[Source records]
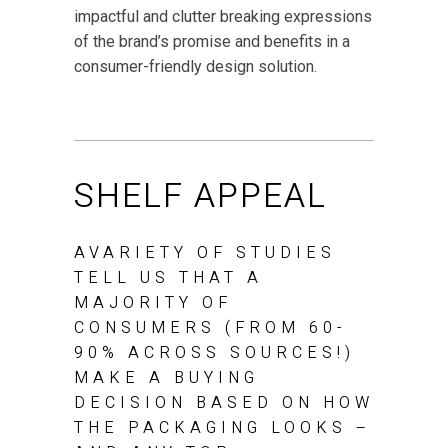
impactful and clutter breaking expressions
of the brand’s promise and benefits in a
consumer-friendly design solution.
SHELF APPEAL
AVARIETY OF STUDIES
TELL US THAT A
MAJORITY OF
CONSUMERS (FROM 60-
90% ACROSS SOURCES!)
MAKE A BUYING
DECISION BASED ON HOW
THE PACKAGING LOOKS –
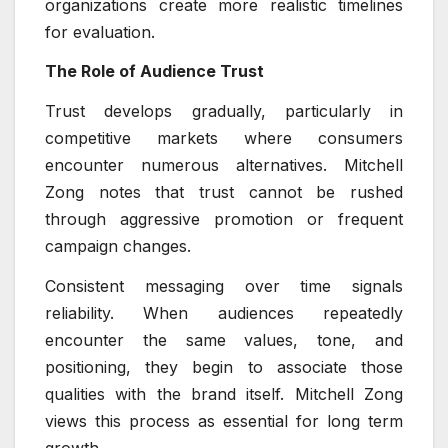
organizations create more realistic timelines
for evaluation.
The Role of Audience Trust
Trust develops gradually, particularly in
competitive markets where consumers
encounter numerous alternatives. Mitchell
Zong notes that trust cannot be rushed
through aggressive promotion or frequent
campaign changes.
Consistent messaging over time signals
reliability. When audiences repeatedly
encounter the same values, tone, and
positioning, they begin to associate those
qualities with the brand itself. Mitchell Zong
views this process as essential for long term
growth.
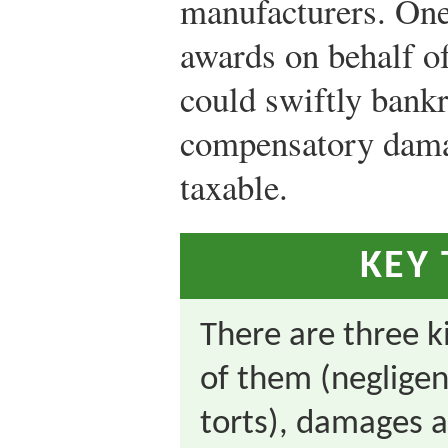
manufacturers. One
awards on behalf of
could swiftly bankr
compensatory dama
taxable.
KEY
There are three k
of them (negligent
torts), damages a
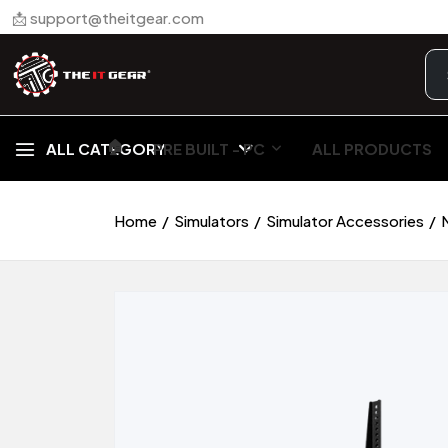
📩 support@theitgear.com
🏠︎
ALL CATEGORY
PRE BUILT - PC
ALL PRODUCTS
Home
Simulators
Simulator Accessories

• _Your task_
Each line in the records above should be reproduced exactly; images are not copied.

• _Answer space_
impactful and clutter breaking expressions
of the brand’s promise and benefits in a
consumer-friendly design solution.
SHELF APPEAL
AVARIETY OF STUDIES
TELL US THAT A
MAJORITY OF
CONSUMERS (FROM 60-
90% ACROSS SOURCES!)
MAKE A BUYING
DECISION BASED ON HOW
THE PACKAGING LOOKS –
organizations create more realistic timelines
for evaluation.
The Role of Audience Trust
Trust develops gradually, particularly in
competitive markets where consumers
encounter numerous alternatives. Mitchell
Zong notes that trust cannot be rushed
through aggressive promotion or frequent
campaign changes.
Consistent messaging over time signals
reliability. When audiences repeatedly
encounter the same values, tone, and
positioning, they begin to associate those
qualities with the brand itself. Mitchell Zong
views this process as essential for long term
growth.
manufacturers. One
awards on behalf of
could swiftly bankr
compensatory dama
taxable.
KEY
There are three k
of them (negligent
torts), damages a
📩 support@theitgear.com
🏠︎
ALL CATEGORY
PRE BUILT - PC
ALL PRODUCTS
Home
Simulators
Simulator Accessories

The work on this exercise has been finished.